Tendering opening soon for demolition of Scottish reactor.
Companies are being invited to bid for a contract to demolish the Dounreay Materials Test Reactor (DMTR) in Scotland. A contract notice will appear in the Official Journal of the European Union for the project estimated to be worth around £7 million ($9 million) over three years. A contractor is expected to be appointed in the first half of 2018.
DMTR, which became Scotland’s first operational reactor in 1958, tested the effects of irradiation on metals and was the only reactor on the site to use heavy water instead of liquid metal as a coolant. First criticality was achieved in a test rig known as ZETR (zero energy test reactor) located alongside DMTR on 13 August 1957.

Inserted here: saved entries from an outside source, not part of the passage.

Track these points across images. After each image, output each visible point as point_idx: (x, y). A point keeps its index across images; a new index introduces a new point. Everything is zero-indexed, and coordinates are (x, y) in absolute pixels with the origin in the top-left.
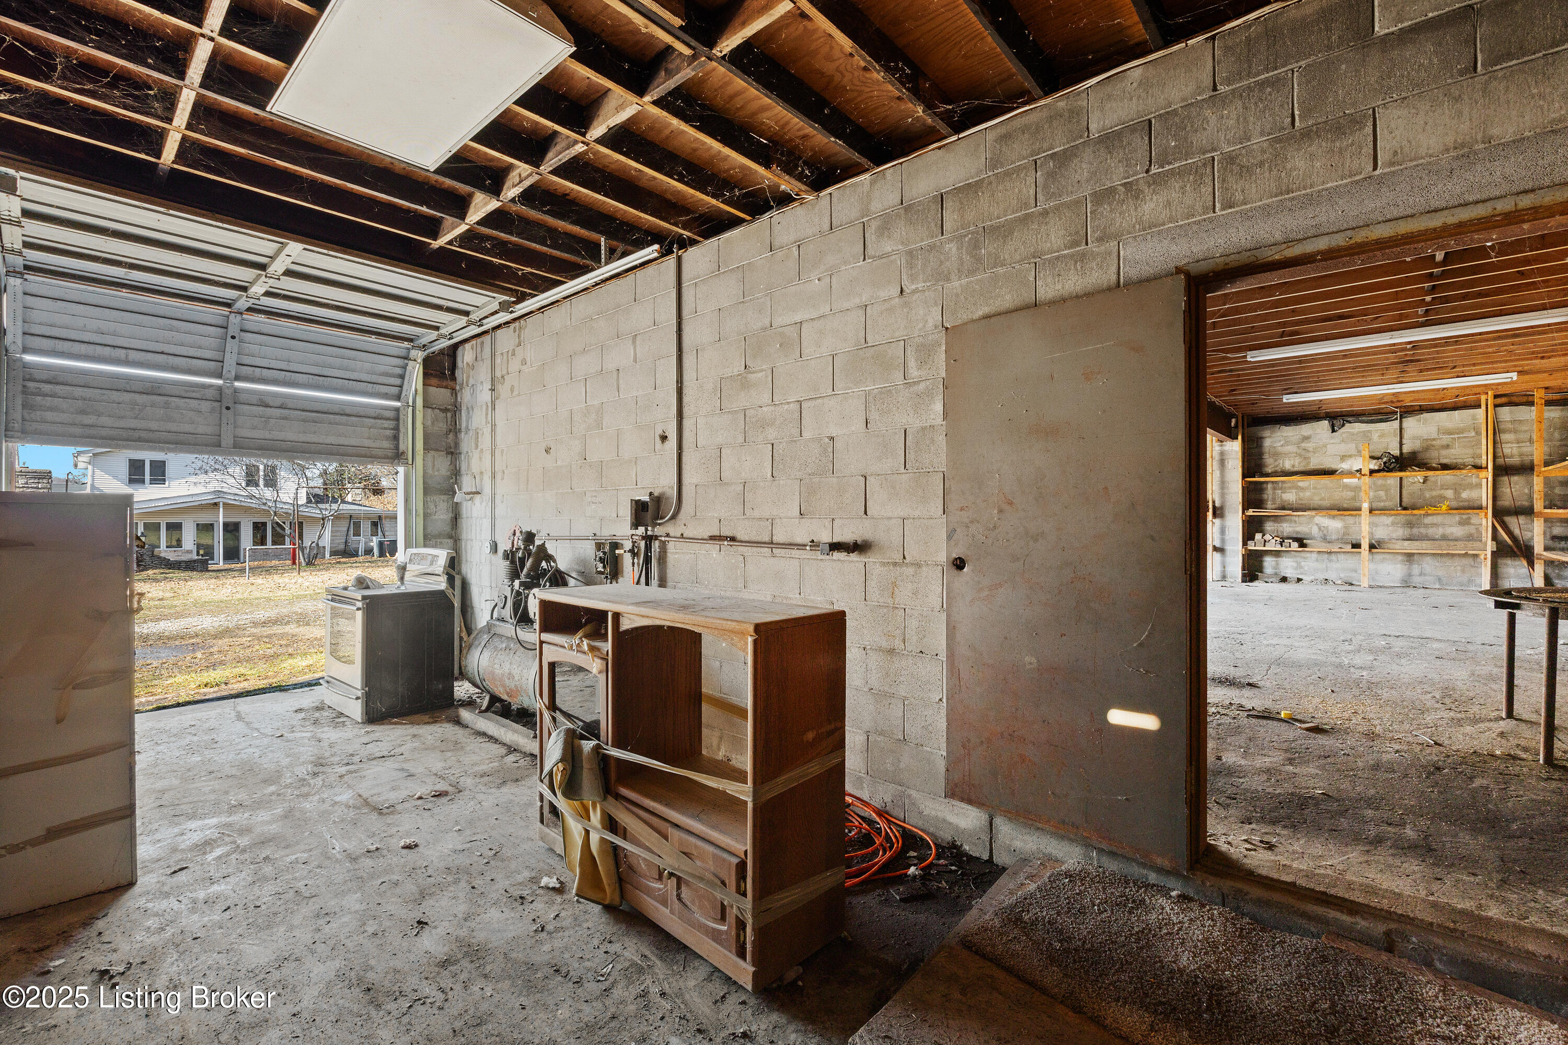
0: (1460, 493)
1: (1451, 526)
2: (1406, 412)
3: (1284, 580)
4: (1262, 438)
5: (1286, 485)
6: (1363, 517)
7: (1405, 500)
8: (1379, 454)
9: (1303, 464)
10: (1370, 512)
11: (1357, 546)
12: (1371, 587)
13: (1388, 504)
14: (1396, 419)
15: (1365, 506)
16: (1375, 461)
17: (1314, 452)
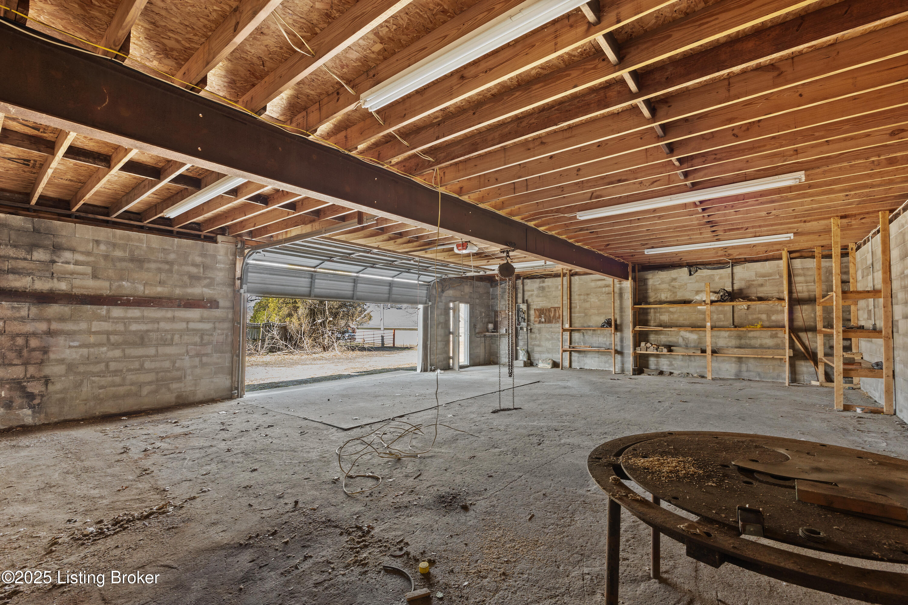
0: (770, 317)
1: (765, 338)
2: (736, 263)
3: (661, 373)
4: (647, 279)
5: (663, 310)
6: (707, 332)
7: (736, 320)
8: (717, 290)
9: (673, 296)
10: (712, 329)
11: (704, 351)
12: (713, 379)
13: (726, 323)
14: (729, 267)
15: (708, 324)
16: (715, 295)
17: (679, 288)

Bill Lambie, project manager at Dounreay Site Restoration Limited (DSRL), said today: “This month we celebrate the 60th anniversary of the first criticality in Scotland, which took place in a temporary test rig. This was an historic moment because it put Dounreay on the map as the UK’s centre of fast reactor research, and encouraged the local population to acquire scientific skills and abilities that have been associated with the area ever since.”
DSRL is now poised to demolish its successor and the oldest reactor on the site. Lambie said: “The removal of DMTR from the skyline will be a significant step for Dounreay, and will be a real and visible sign of the decommissioning progress being made.”